I’m going to close with a precious truth that was shared with me by a dear brother.  Some of you know him and know him well.  Some of you are related to him, and I’m referring to Rickie Baker.  Rickie came to me one day all excited with this passage and he wanted to share something.  He took me to verse 7, “And He said to him, ‘Go wash in the pool of Siloam, which is translated “sent”.’ So, he went away and washed and came back seeing.”  Ricky said to me, “Ed, do you realize that God is going use us as a mudpack, but that man never saw Jesus until the instrument was washed away.”  He said, “God is going to use us but then we better get out of the way, so nobody looks to us instead of to the Lord.”  It was a precious truth.  So, praise God if He uses you, a little mud and a little spit to help somebody see.  Praise God, but remember that they haven’t seen Jesus, yet, until you get out of the way, until I get out of the way.  It’s such a precious, precious truth.

Let me summarize and then we’ll pray.  Who is Christ?  He is the light of Life.  He’s the One that gives sight to those who are helplessly born blind and are poverty stricken to do anything about it.  How does He do it?  It’s by a mighty miracle, by His almighty power and by His presence.  That’s how He does the miracle.

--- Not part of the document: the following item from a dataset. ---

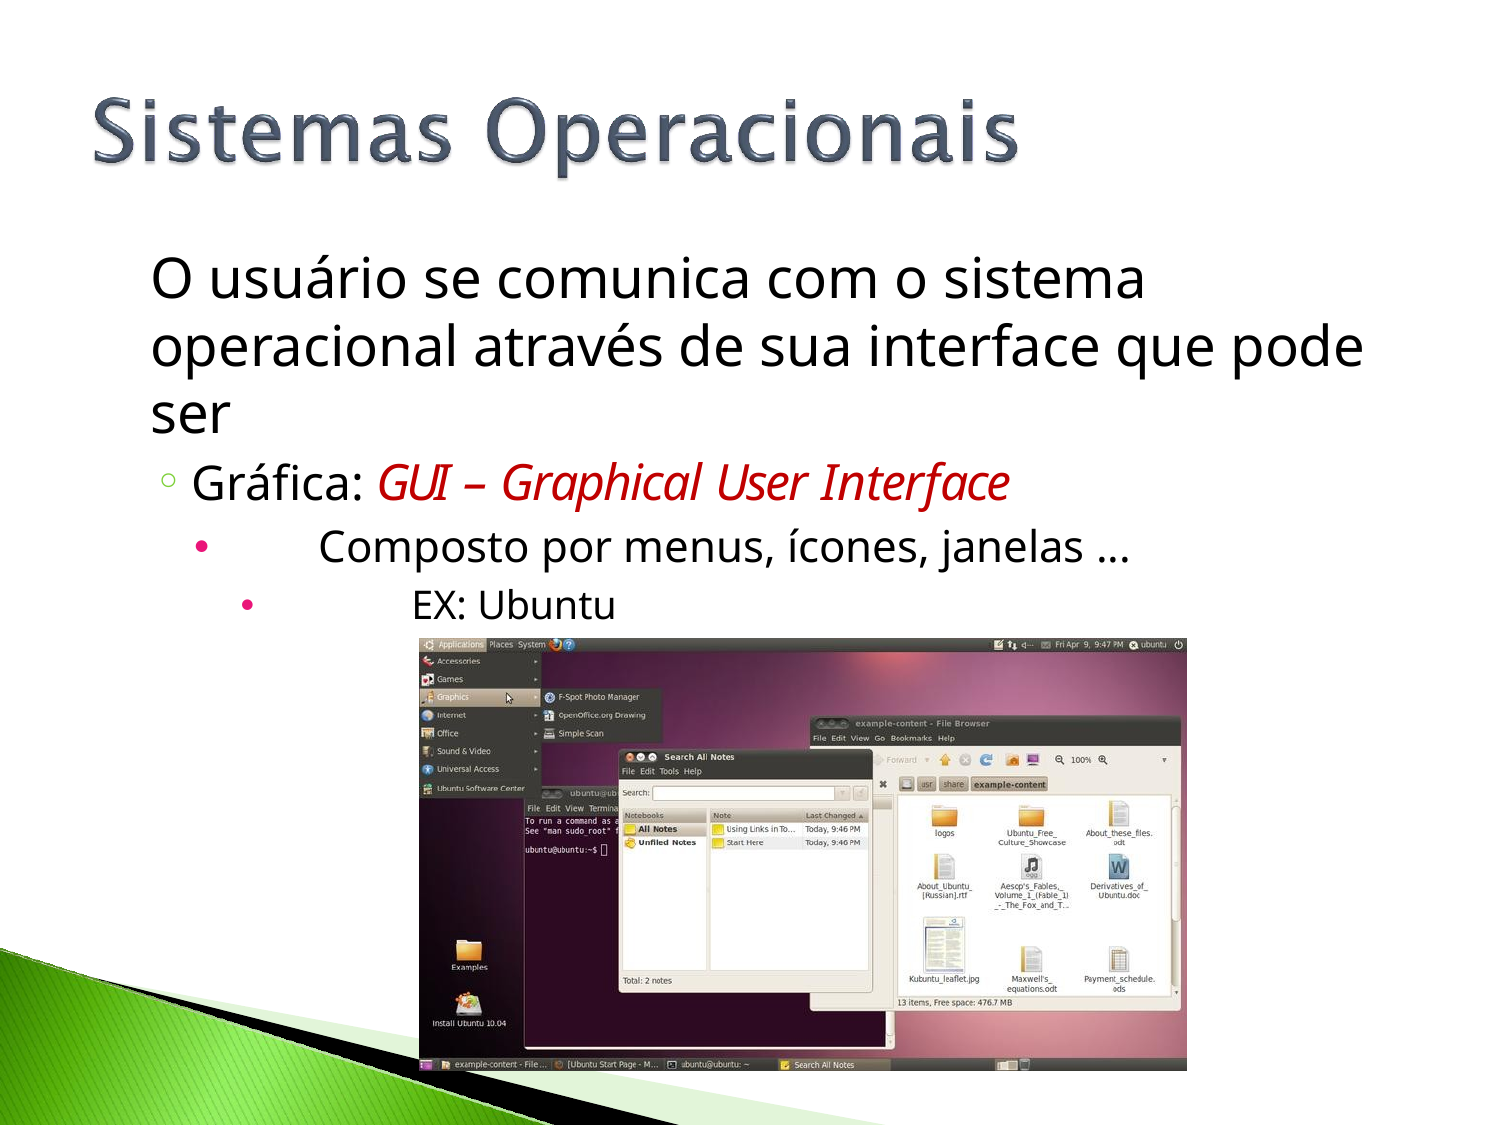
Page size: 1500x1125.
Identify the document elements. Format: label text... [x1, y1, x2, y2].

We’re going to close here.  We’re not quite done looking at the miracle.  We’ll do that next time.  Let me pray and then we’ll open it for discussion.

Heavenly Father, thank You for the revelation of who You are.  We know You are the light of the world, and now You live in our heart.  You’ve included us and You want to use us as Your instrument, but then, Lord, so that they would just focus on You, we’ve got to be washed away.  Thank You for this wonderful story.  We pray as we continue to look at it, that You would instruct our hearts to have a heart knowledge of Jesus.  Thank You.  In Jesus’ name.  Amen.